ERCC (External RNA Controls Consortium) spike-in controls are synthetic RNA molecules used in RNA-seq experiments to assess the performance
of the assay, monitor technical variability, and quantify gene expression. Here’s a breakdown of the differences, pros, and cons of ERCC ExFold and ERCC RNA Spike-In Mix:

 ERCC ExFold RNA Spike-In Mixes (with Mix1 and Mix2):

  • Purpose: ERCC ExFold is
    a set of ERCC spike-ins designed for use in
    fold-change experiments. These spike-ins consist of a mix of 92 transcripts, each at a different known concentration, spanning a wide dynamic range.
  • Pros:
    • Ideal for experiments where you want to assess the fold-change accuracy of your RNA-seq assay.
    • Provides a range of known concentration levels, allowing you to test the ability of your assay to accurately measure fold changes across a broad dynamic range.
    • Useful for benchmarking and quality control in experiments with a focus on differential gene expression analysis.
  • Cons:
    • May not be as suitable for experiments where absolute quantification of gene expression is the primary goal, as the ERCC ExFold spike-ins are designed to assess
      relative fold changes.

ERCC RNA Spike-In Mix (with only Mix1):

  • Purpose: The ERCC RNA Spike-In Mix consists of a set of 92 synthetic RNA molecules, each at a known concentration. These spike-ins are intended for use in absolute quantification experiments.
  • Pros:
    • Ideal for experiments where you need to accurately quantify the absolute expression levels of genes in your sample.
    • Allows you to estimate the absolute abundance of RNA molecules in your sample, which is valuable for applications such as biomarker discovery.
  • Cons:
    • May not be as informative for fold-change experiments, as the spike-ins are primarily designed for absolute quantification.
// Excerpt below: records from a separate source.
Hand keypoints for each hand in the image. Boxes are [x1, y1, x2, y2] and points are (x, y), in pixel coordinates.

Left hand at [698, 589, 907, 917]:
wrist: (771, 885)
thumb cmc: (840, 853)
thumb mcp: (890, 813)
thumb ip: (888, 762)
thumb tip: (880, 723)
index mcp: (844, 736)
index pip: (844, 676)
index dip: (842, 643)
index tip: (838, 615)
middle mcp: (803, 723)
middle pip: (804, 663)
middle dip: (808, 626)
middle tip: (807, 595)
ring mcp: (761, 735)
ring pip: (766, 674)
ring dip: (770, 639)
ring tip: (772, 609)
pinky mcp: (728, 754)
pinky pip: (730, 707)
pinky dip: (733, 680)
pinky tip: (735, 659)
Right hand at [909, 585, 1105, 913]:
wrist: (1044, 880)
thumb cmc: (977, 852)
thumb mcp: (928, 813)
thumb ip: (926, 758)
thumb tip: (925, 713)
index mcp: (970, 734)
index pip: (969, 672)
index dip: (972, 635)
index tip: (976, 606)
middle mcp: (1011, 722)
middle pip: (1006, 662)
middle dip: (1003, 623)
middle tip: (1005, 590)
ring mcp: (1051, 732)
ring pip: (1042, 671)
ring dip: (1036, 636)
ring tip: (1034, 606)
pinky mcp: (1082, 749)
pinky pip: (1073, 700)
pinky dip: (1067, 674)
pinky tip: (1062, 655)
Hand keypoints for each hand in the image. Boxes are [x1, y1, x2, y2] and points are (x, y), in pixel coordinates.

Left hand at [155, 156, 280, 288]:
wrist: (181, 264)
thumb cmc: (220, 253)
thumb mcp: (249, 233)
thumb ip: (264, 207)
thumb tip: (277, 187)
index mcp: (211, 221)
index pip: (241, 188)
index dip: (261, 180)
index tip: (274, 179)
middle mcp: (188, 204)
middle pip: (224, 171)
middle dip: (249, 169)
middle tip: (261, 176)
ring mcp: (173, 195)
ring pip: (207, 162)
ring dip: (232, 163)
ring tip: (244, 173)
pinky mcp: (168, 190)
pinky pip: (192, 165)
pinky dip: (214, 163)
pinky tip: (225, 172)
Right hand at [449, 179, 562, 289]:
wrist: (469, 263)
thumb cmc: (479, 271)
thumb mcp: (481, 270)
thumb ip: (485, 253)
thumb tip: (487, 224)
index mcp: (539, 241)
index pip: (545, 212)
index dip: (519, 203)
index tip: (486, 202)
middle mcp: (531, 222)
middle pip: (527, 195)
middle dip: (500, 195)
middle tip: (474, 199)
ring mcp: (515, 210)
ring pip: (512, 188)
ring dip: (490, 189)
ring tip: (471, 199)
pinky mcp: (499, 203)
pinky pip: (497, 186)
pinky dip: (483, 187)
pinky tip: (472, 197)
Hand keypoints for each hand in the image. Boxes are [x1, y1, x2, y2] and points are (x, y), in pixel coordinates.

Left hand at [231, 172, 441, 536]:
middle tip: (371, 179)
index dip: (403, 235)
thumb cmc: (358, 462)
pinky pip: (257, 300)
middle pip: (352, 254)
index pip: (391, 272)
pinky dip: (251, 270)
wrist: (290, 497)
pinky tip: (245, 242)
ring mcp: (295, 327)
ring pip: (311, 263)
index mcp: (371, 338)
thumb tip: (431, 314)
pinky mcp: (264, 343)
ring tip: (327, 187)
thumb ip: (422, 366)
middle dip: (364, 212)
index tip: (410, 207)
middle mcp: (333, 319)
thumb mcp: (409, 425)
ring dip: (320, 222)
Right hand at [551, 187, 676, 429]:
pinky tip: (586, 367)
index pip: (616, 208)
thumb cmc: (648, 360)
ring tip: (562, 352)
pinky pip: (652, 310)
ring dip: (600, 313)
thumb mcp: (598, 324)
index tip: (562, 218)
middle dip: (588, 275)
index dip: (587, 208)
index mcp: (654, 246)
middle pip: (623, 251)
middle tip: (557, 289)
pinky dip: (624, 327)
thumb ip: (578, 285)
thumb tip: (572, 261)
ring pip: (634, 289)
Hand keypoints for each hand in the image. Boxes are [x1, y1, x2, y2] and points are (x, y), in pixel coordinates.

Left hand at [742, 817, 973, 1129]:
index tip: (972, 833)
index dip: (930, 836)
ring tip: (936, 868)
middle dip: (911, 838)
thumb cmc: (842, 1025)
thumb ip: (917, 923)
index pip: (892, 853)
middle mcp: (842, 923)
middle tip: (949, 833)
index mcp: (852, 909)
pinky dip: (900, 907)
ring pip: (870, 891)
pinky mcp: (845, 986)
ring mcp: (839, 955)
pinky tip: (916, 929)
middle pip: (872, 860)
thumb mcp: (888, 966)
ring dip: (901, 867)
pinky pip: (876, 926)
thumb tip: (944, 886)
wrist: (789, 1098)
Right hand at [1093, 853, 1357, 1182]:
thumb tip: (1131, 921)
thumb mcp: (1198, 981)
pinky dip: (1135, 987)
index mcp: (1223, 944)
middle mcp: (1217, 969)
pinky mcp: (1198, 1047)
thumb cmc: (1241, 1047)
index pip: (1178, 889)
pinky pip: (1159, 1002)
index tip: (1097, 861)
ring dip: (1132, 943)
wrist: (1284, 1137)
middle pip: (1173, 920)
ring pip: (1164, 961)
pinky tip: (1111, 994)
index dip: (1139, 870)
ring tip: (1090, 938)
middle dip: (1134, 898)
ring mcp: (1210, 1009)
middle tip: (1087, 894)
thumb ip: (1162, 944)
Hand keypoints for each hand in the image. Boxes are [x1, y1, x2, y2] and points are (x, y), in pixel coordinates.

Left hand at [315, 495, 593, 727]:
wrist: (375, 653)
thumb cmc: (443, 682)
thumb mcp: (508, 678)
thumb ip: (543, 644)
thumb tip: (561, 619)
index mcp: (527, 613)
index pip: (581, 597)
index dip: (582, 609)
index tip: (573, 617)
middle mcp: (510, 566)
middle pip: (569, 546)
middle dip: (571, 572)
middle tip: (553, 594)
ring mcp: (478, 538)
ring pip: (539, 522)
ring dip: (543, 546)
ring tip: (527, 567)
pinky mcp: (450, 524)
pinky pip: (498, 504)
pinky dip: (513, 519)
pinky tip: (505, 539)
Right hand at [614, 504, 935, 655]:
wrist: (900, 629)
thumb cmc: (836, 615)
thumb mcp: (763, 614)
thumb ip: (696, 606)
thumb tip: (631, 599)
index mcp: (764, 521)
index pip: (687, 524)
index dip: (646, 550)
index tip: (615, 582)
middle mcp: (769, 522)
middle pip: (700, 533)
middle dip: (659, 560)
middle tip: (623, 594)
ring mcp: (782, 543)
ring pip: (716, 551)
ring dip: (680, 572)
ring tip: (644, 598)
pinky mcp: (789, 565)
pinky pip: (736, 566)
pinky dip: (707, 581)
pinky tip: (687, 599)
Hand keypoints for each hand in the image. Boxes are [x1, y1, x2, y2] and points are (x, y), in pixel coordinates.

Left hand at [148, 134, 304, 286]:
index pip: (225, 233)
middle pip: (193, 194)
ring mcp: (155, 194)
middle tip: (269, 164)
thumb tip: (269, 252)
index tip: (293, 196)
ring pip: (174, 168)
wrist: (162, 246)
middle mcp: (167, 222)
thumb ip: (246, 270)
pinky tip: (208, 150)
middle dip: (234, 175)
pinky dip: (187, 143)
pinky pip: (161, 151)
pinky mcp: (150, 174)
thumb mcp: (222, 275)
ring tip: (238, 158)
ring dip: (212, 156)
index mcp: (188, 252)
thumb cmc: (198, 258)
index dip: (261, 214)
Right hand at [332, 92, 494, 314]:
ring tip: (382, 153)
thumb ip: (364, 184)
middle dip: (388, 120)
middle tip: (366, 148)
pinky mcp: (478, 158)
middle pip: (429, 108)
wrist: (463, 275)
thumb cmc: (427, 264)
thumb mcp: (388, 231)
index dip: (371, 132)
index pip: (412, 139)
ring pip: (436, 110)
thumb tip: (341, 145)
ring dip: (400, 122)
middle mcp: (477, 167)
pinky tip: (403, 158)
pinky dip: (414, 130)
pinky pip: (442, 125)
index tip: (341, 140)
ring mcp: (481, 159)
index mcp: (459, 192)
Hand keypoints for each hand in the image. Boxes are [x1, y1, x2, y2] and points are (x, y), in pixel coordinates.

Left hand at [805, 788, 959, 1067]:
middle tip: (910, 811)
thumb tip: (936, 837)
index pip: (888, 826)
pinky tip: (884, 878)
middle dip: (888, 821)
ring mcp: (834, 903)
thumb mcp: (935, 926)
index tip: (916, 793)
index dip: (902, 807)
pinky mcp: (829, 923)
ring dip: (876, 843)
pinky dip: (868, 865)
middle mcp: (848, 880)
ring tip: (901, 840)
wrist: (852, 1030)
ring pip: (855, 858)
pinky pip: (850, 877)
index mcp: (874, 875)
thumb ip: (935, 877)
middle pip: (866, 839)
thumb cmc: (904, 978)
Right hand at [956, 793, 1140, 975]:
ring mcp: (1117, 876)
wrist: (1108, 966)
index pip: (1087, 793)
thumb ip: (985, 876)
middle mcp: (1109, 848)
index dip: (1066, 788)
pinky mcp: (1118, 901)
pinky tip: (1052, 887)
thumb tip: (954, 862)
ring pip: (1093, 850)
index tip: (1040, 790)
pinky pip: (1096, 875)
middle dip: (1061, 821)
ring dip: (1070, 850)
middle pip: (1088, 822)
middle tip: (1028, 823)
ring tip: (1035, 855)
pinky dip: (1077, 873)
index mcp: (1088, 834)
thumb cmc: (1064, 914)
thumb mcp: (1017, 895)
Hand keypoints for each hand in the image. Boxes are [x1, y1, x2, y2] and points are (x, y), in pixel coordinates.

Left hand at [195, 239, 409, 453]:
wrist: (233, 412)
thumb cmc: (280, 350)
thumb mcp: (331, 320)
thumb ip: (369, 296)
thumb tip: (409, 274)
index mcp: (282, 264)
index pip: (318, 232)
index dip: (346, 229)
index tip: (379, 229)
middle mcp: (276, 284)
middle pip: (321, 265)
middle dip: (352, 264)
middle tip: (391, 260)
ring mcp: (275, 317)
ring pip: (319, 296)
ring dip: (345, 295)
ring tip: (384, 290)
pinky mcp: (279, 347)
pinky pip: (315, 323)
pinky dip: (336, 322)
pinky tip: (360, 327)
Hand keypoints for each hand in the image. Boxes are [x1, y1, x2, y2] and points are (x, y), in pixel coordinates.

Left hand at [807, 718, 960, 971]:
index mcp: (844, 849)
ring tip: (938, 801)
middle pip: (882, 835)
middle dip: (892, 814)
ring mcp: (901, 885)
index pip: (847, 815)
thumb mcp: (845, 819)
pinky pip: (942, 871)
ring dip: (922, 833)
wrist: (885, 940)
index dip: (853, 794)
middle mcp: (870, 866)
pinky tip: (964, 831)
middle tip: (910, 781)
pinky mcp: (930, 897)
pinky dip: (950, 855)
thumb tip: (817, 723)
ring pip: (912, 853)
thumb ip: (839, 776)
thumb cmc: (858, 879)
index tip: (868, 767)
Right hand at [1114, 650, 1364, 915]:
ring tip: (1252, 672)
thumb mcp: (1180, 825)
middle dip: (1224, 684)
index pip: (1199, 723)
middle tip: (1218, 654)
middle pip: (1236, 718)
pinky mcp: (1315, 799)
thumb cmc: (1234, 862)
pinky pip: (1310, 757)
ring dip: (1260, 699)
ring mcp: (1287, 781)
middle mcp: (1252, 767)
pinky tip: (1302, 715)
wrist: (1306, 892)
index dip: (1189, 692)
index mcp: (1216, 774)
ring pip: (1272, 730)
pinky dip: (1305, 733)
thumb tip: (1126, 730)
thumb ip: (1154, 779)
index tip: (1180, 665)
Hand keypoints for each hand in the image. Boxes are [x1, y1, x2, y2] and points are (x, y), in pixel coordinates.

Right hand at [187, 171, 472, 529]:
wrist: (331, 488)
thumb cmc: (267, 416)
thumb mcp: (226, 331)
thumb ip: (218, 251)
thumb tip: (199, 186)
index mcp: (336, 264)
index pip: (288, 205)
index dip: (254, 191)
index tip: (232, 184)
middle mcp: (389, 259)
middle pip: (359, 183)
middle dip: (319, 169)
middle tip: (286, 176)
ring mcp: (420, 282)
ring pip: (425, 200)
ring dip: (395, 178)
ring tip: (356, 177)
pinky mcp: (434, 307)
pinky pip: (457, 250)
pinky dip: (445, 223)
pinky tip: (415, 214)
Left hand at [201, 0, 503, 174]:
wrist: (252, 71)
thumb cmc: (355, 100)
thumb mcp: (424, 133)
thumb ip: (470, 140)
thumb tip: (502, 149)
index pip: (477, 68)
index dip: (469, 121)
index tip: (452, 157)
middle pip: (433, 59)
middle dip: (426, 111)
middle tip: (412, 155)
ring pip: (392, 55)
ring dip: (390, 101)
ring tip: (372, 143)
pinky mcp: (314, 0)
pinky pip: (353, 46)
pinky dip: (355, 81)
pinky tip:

In summary, the choice between ERCC ExFold and ERCC RNA Spike-In Mix depends on the goals of your RNA-seq experiment. If you’re primarily interested in assessing the accuracy of fold-change measurements, ERCC ExFold is a better choice. On the other hand, if your focus is on absolute quantification of gene expression, the ERCC RNA Spike-In Mix is more suitable.

It’s worth noting that you can use both types of ERCC controls in the same experiment if you want to assess both fold-change accuracy and absolute quantification. However, keep in mind that adding too many spike-ins to your experiment can increase its complexity and cost. Therefore, it’s important to carefully plan your spike-in strategy based on your research objectives.

Understanding the Role of ERCC Spike-Ins in Your RNA-seq Experiment

  • No ERCC Spike-Ins:
    • In many cases, you may not need ERCC spike-ins if your primary goal is to detect differentially expressed (DE) genes without a specific requirement for absolute measurements. In this scenario, the focus is on comparing the relative abundance of genes across samples, typically achieved through normalization based on library size. This
      approach is commonly used when the emphasis is on identifying which genes are differentially expressed without needing precise absolute measurements.
  • With ERCC RNA Spike-In Mix (Mix1):
    • When your research involves samples with genome-wide overexpressed or knocked-down genes, you may find value in incorporating ERCC RNA Spike-In Mix1. These spike-ins serve as a control, enabling you to assess the accuracy of absolute measurements in your RNA-seq experiment, particularly in cases where large-scale gene expression alterations are expected.
  • With ERCC ExFold Spike-Ins (Mix1 and Mix2):
    • For experiments targeting the measurement of fold changes in low-expressed genes, ERCC ExFold Spike-Ins provide an additional layer of confidence. Mix1 and Mix2 together create a positive control system for assessing the accuracy of fold changes in RNA-seq data. It’s important to note that this method doesn’t recalibrate your
      measurements but rather enhances your confidence in the fold change estimates, especially for genes expressed at lower levels. It’s a valuable tool when precision in measuring fold changes is essential to your research objectives.

In summary:

  • No ERCC Spike-Ins: Suitable for DE gene detection without the need for absolute measurements, focusing on relative gene expression.
  • ERCC RNA Spike-In Mix (Mix1): Beneficial when studying genome-wide gene expression changes, offering confidence in absolute measurements.
  • ERCC ExFold Spike-Ins (Mix1 and Mix2): Ideal for experiments involving low-expressed genes, enhancing confidence in fold change measurements.

Your choice of ERCC spike-ins depends on your specific research goals and the level of precision required for your RNA-seq analysis.